Lubomír Kadaně | Foto:  Fairtrade Tschechien und Slowakei

„Hinter dem Anstieg, der trotz der aktuellen Inflationslage anhält, sehen wir zwei Faktoren: Erstens ist dies das immer stärkere Engagement großer Firmen als unsere Handelspartner. Und zweitens sind Fairtrade-Produkte inzwischen nicht mehr so viel teurer als konventionelle Waren.“

Erklärend sollte allerdings angemerkt werden, dass der Anteil der Fairtrade-Produkte am gesamten tschechischen Markt immer noch gering ist und deswegen ein Zuwachs immer noch einen deutlichen Ausschlag in den Statistiken darstellt. Die Menge von 1,4 Tonnen fair gehandeltem Kaffee, der 2022 in Tschechien verkauft wurde, entspricht knapp 4,5 Prozent aller Kaffeeverkäufe im Land. Bildlich gesprochen hat jeder Mensch in Tschechien im vergangenen Jahr 16 Tassen Fairtrade-Kaffee getrunken.
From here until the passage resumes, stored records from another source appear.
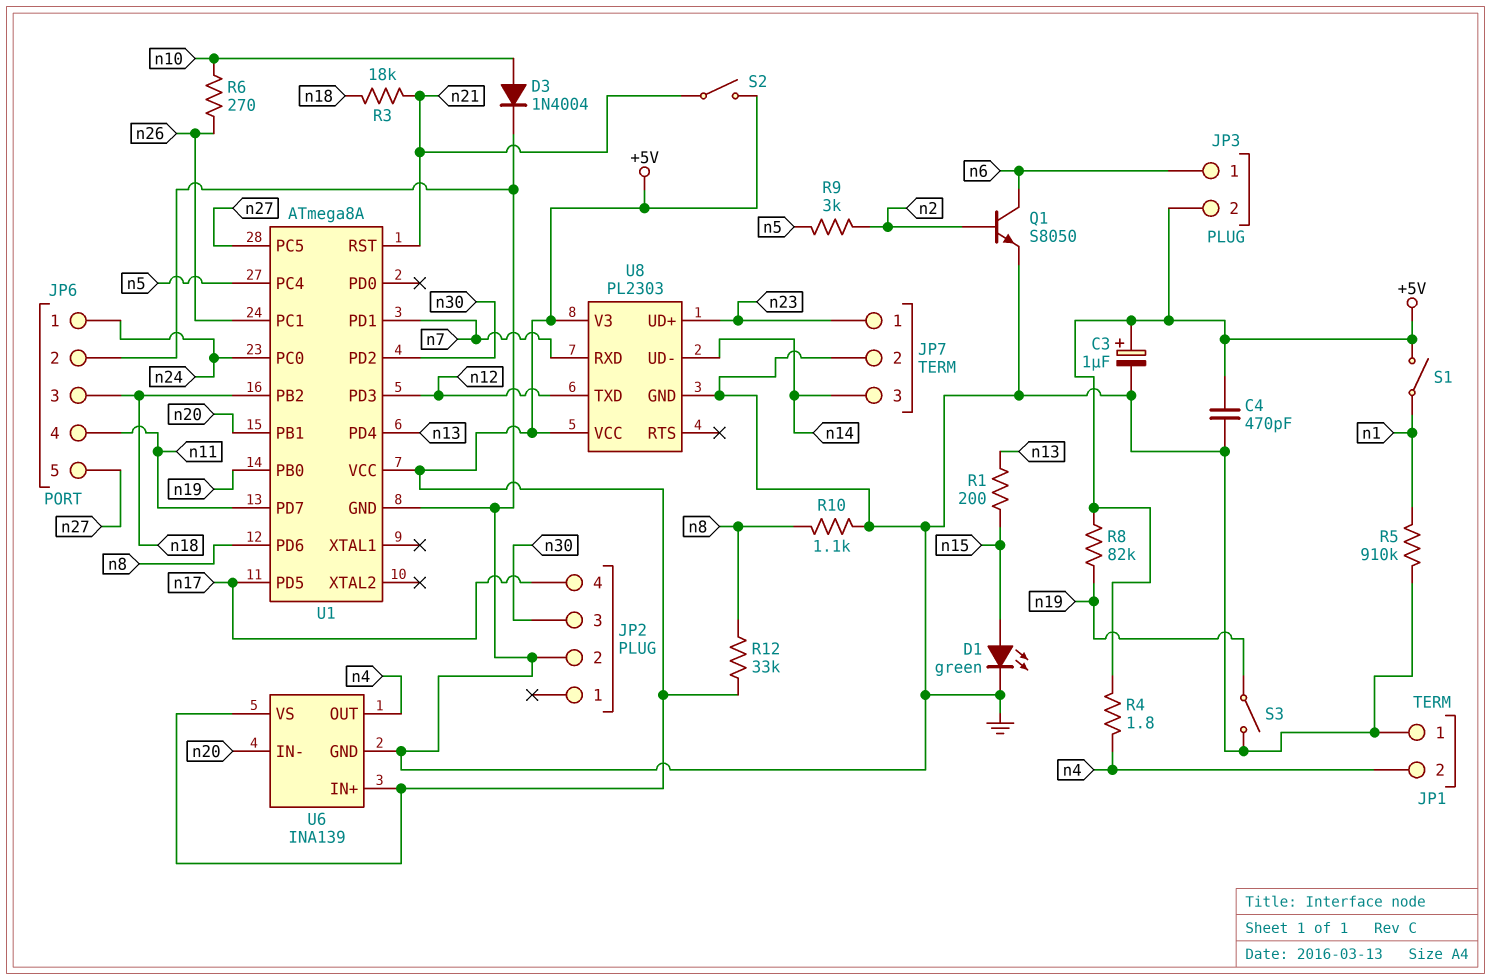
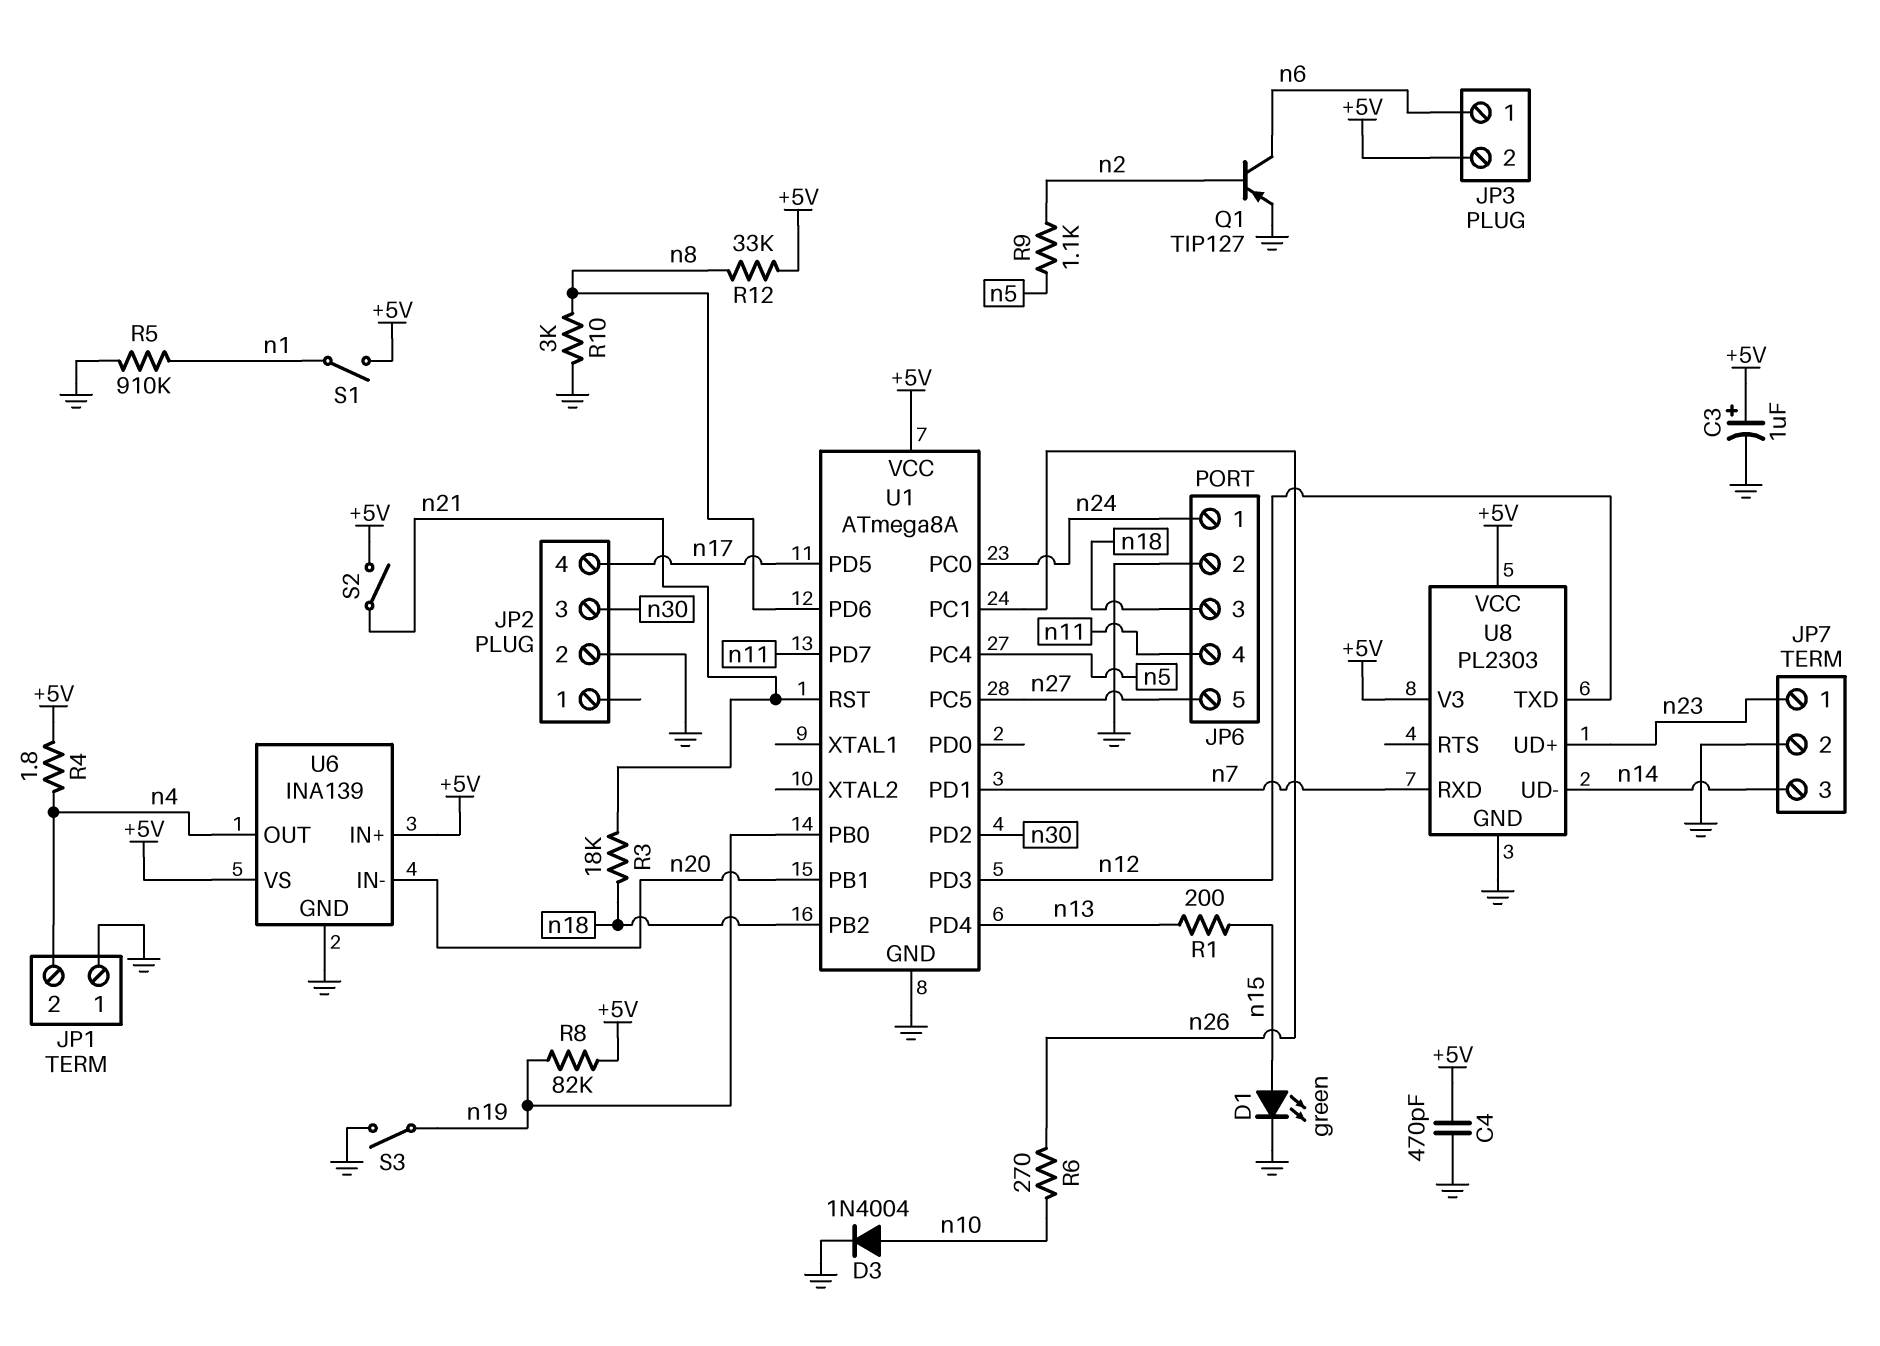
Q1: NPN S8050 (B n2, C n6, E GND) -> PNP TIP127 (B n2, C n6, E GND)
R9: 3k (n2, n5) -> 1.1k (n2, n5)
R10: 1.1k (GND, n8) -> 3k (GND, n8)

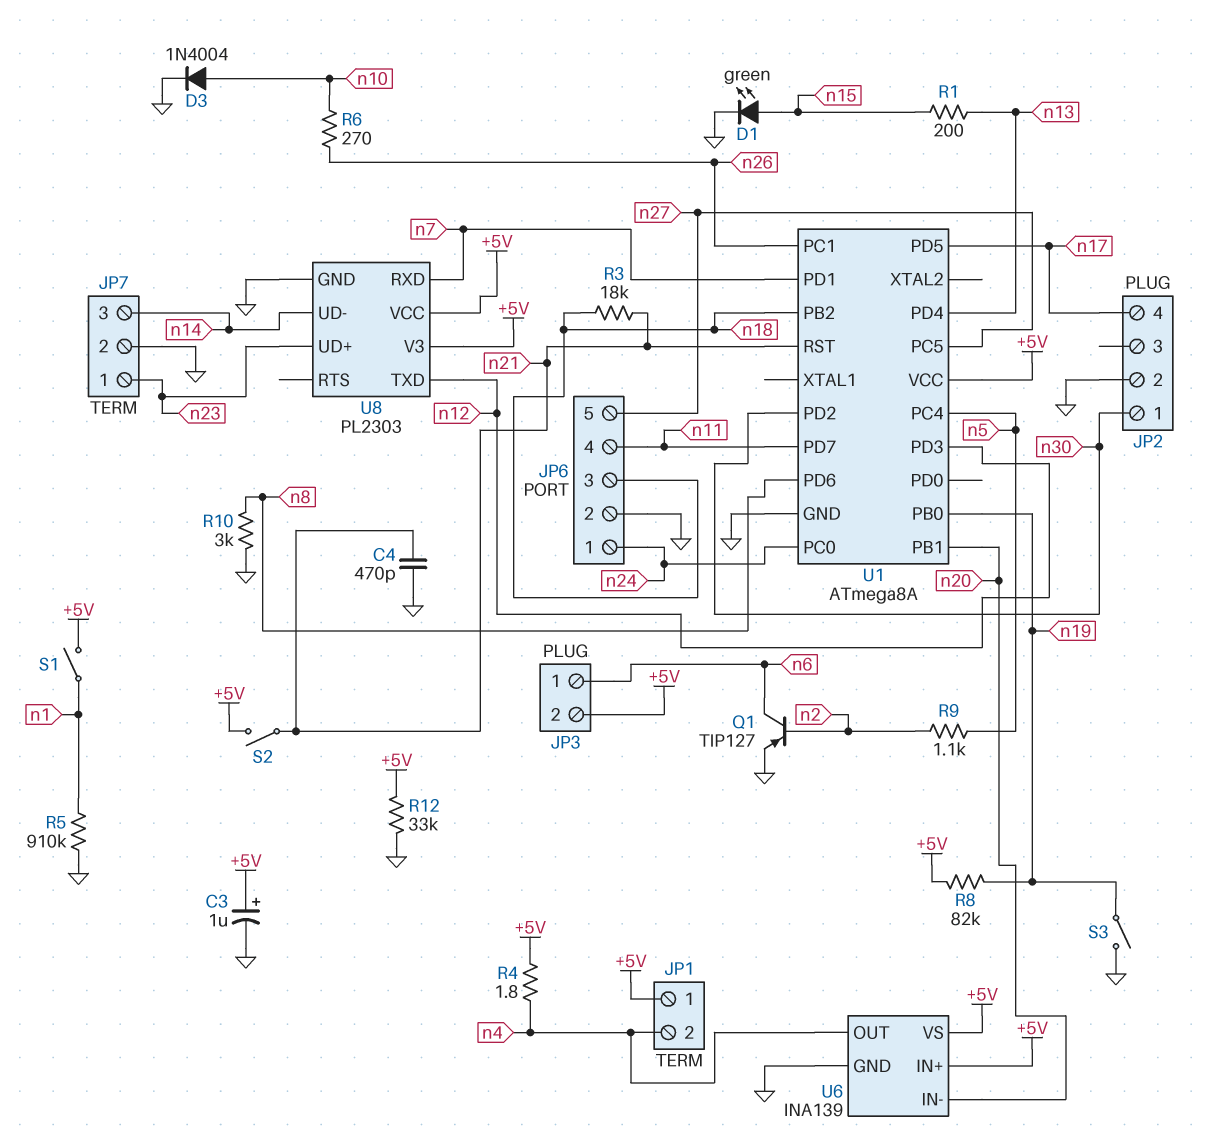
C4: 470pF (+5V, GND) -> 470pF (GND, n21)
JP1 pin 1: GND -> +5V
JP2 pin 1: none -> n30
JP2 pin 3: n30 -> none
R12: 33k (+5V, n8) -> 33k (+5V, GND)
Während national mitunter noch kleine Brötchen gebacken werden, lebt die Fairtrade-Bewegung vor allem durch ihre internationale Vernetzung – schließlich geht es dabei auch um den Welthandel. Derzeit sind fast zwei Millionen Landwirte und Produzenten aus 70 Ländern des Globalen Südens in das Zertifizierungssystem eingebunden. Und in 143 Staaten der Welt gibt es mehr als 37.600 verschiedene Fairtrade-Produkte zu kaufen. Lubomír Kadaně:

Illustrationsfoto: cocoparisienne,  Pixabay,  Pixabay License

„In einer idealen Welt wäre eine solche Zertifizierung nicht nötig. Leider leben wir bisher nicht in einer idealen Welt, aber Fairtrade hat darin seinen unersetzbaren Platz. In letzter Zeit hat sich dies mehr als zuvor bestätigt, indem wir nämlich die Pandemie durchgemacht haben und nun die Inflation erleben. Die Preise gehen nicht nur bei uns im Globalen Norden nach oben. Auch die Produzenten haben mit steigenden Kosten zu tun. Und nicht zuletzt gibt es die Klimakrise, die sich leider am meisten auf jene Menschen auswirkt, die sie am wenigsten mitverursachen.“

Mit Blick auf eine EU-weite Regulierung der Lieferketten im Welthandel verweist Kadaně noch darauf, dass die Prinzipien, auf die sich das Fairtrade-Label stützt, langsam auch in der Gesetzgebung verankert würden. Bis sie aber zur Norm würden, bliebe noch viel zu tun, so der Chef von FTČS.